First, thank you. Philippians 4:6 says ‘…in everything by prayer and supplication with thanksgiving let your requests be made known unto God’. It’s not hard for us to figure out things we can thank God for. We’re grateful for the daily necessities of life such as food, drink, clothing, and shelter; we thank God for the people we love and for the good experiences we have from day to day. We thank God for Jesus and his Gospel, and for the way he works in our lives. Cultivating the habit of thankfulness can transform us from complaining people into people who rejoice. Be sure to build thanksgiving into your daily prayer time.

The second word is sorry. 1 John 1:8-9 says ‘If we say that we have no sin, we deceive ourselves, and the truth is not in us. If we confess our sins, he who is faithful and just will forgive us our sins and cleanse us from all unrighteousness’. We know that in a human relationship, if we’ve said or done something to hurt our friend, this is going to get in the way of our friendship until we apologise and ask forgiveness. It’s the same in our relationship with God. Personally, I find it helpful to be very specific here. I don’t just say “I’ve been selfish”, but “I was selfish when I did such and such, or didn’t do such and such”. It’s not that I’m giving God information he doesn’t know, of course! But I need to face the truth about myself without using generalizations of euphemisms. I need to bring this stuff to God, ask forgiveness, and then believe the promises of scripture telling me that I am indeed forgiven.

The first two words were ‘Thank you’ and ‘Sorry’. The third word is please. Back to Philippians 4:6 again where Paul says ‘…in everything by prayer and supplication with thanksgiving let your requests be made known unto God’. We can make requests to God for ourselves or for other people. Some of my requests are regular; there are people I pray for every day, others I pray for every week or once a month, whether they have a particular need or not. Other requests are related to specific circumstances: people who are sick or have particular needs at the time. I myself find it helpful to use a list to remind me of the people and needs I want to pray for. Some people find that a distraction, but for me it’s a real help to my dodgy memory!

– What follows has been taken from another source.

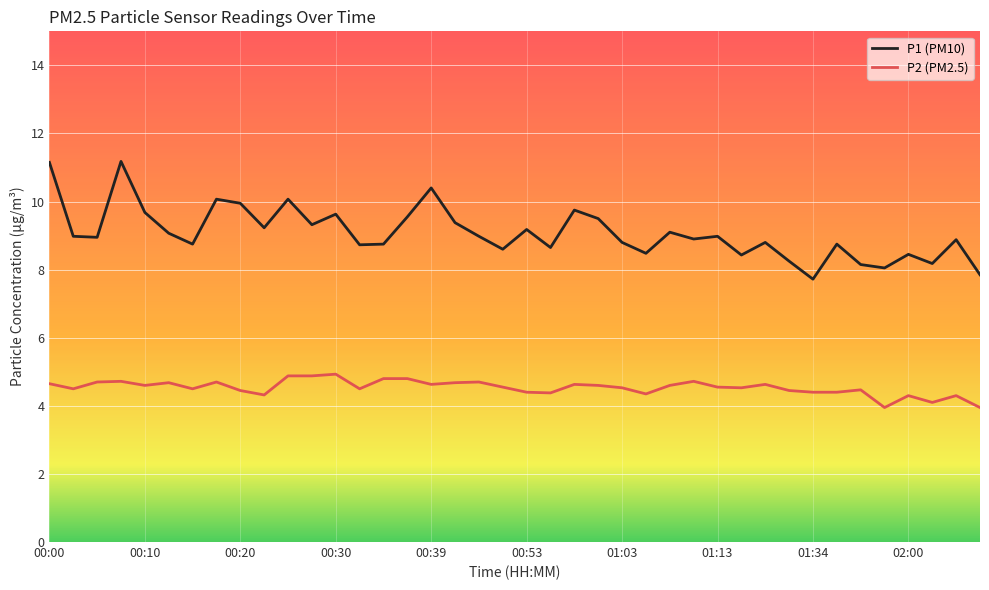

Rank the series by their maximum value, from highest to lowest.

P1 (PM10), P2 (PM2.5)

So our prayer time includes ‘Thank you’, ‘Sorry’, and ‘Please’. The last phrase is not on the official kindergarten curriculum, but every kid in kindergarten learns it anyway: “You’re awesome!” Expressing this to God – ‘Our God is an awesome God’ – is what we call ‘praise’. The writers of the psalms are very good at this; listen to these words from Psalm 104:1-3:

Bless the LORD, O my soul.

O LORD my God, you are very great.

You are clothed with honour and majesty,

wrapped in light as with a garment.

You stretch out the heavens like a tent,

you set the beams of your chambers on the waters,

you make the clouds your chariot,

you ride on the wings of the wind.

If you’re wondering how to express your words of praise to God, I would encourage you to make friends with the writers of the psalms; you’ll find their prayers in the middle of your Bible. Some of them are not appropriate for praise: they are laments, or hymns of penitence, or even prayers of anger against enemies! But there are some really good hymns of praise in there too! Alternatively, you might know the words of some songs or hymns we sing in worship that can help you express your praise to God.

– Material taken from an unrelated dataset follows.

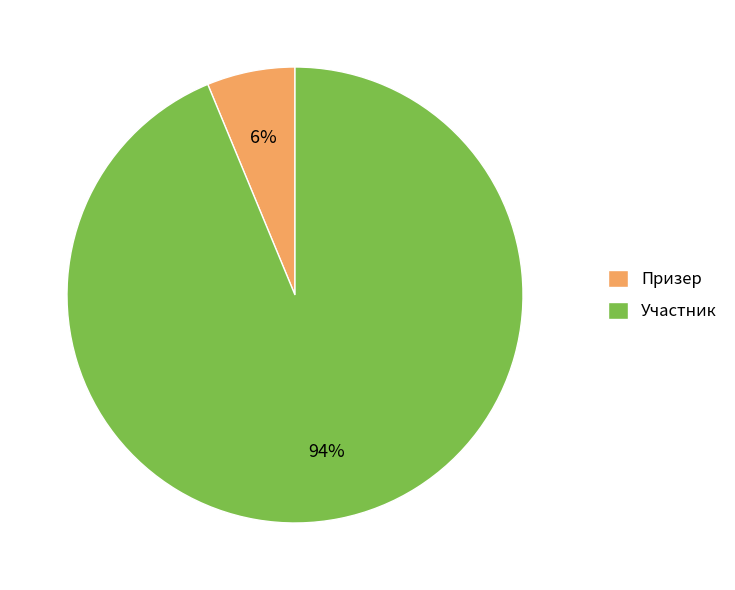

How many segments does this pie chart have?

2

So we have these four ‘words’ or phrases: ‘Thank you’, ‘Sorry’, ‘Please’ and ‘You’re awesome’. Together, they help us build a balanced time of prayer with God.

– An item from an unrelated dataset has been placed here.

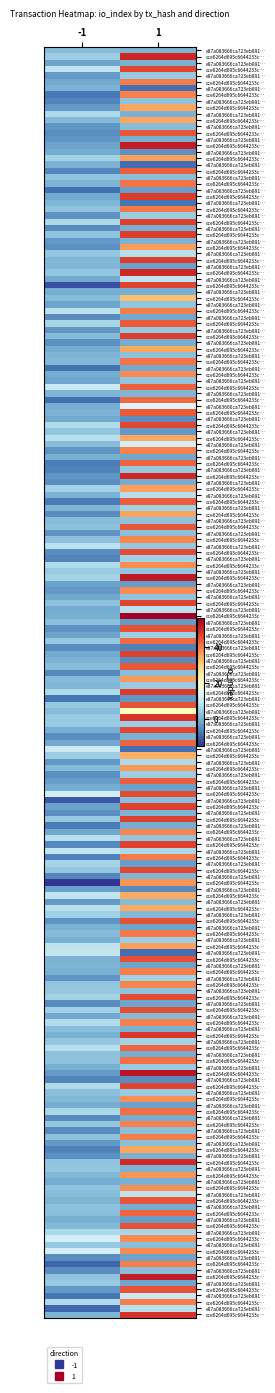

At which category is the sum across all series the highest?

1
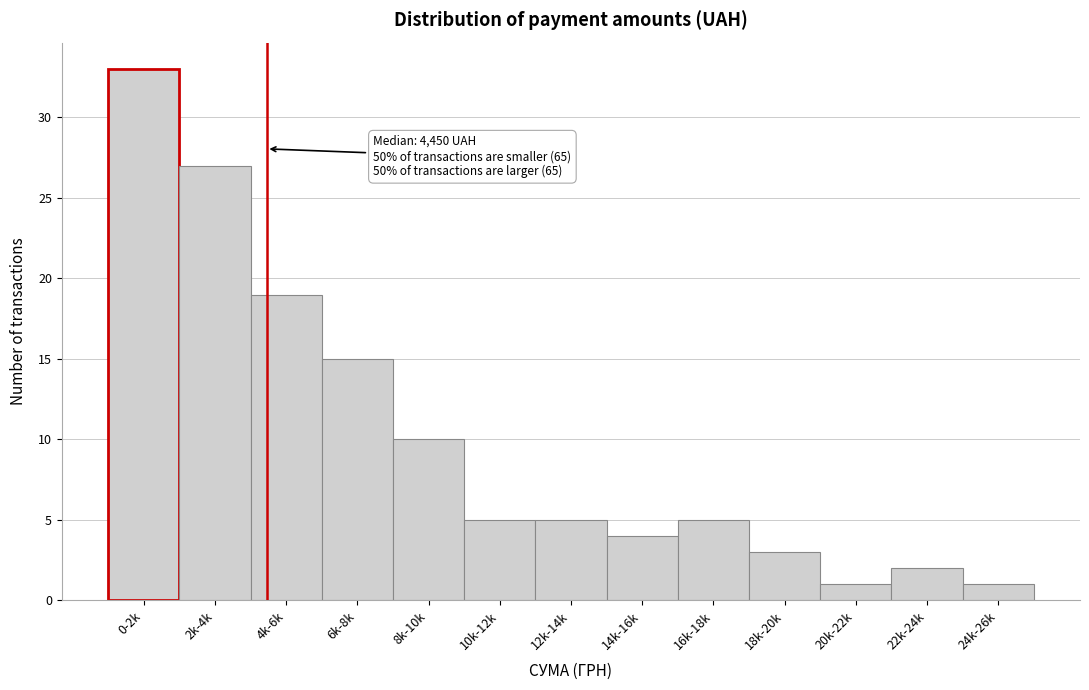

Reading right to left, transcribe all the data shown in this chart.

24k-26k=1	22k-24k=2	20k-22k=1	18k-20k=3	16k-18k=5	14k-16k=4	12k-14k=5	10k-12k=5	8k-10k=10	6k-8k=15	4k-6k=19	2k-4k=27	0-2k=33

I’ve often heard it said that you learn to swim by swimming. In the same way, I’m quite sure that the only way to learn to pray is by praying. So let me conclude by encouraging you to start learning and not to put this off. Some of you here have been doing this for years, and this is old hat to you. But others of you have never quite found a way to build regular prayer into your lives. Well, now’s the time to try again. Find yourself a good time and a good place and make a start. It might not seem very profound to you, but if you start this week and do it every day during Lent, you can begin to build it into a daily habit, a habit that, in the long run, will transform your life. And the best day to start doing it is today.